▶ _Exercise details_
Begin your copy at the line that contains "right hip: (627, 1610)" and carry it on, exactly, to the last line of the material below.

▶ _Data provided_

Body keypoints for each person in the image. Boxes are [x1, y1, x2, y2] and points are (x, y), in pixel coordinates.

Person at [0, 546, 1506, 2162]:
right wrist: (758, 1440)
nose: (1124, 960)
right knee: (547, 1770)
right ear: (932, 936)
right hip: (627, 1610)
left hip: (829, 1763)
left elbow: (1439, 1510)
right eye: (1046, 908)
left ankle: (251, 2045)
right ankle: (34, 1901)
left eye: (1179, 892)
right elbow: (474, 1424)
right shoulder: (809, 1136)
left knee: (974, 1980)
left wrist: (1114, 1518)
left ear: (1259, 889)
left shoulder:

▶ _Written answer_
right hip: (627, 1610)
left hip: (829, 1763)
left elbow: (1439, 1510)
right eye: (1046, 908)
left ankle: (251, 2045)
right ankle: (34, 1901)
left eye: (1179, 892)
right elbow: (474, 1424)
right shoulder: (809, 1136)
left knee: (974, 1980)
left wrist: (1114, 1518)
left ear: (1259, 889)
left shoulder:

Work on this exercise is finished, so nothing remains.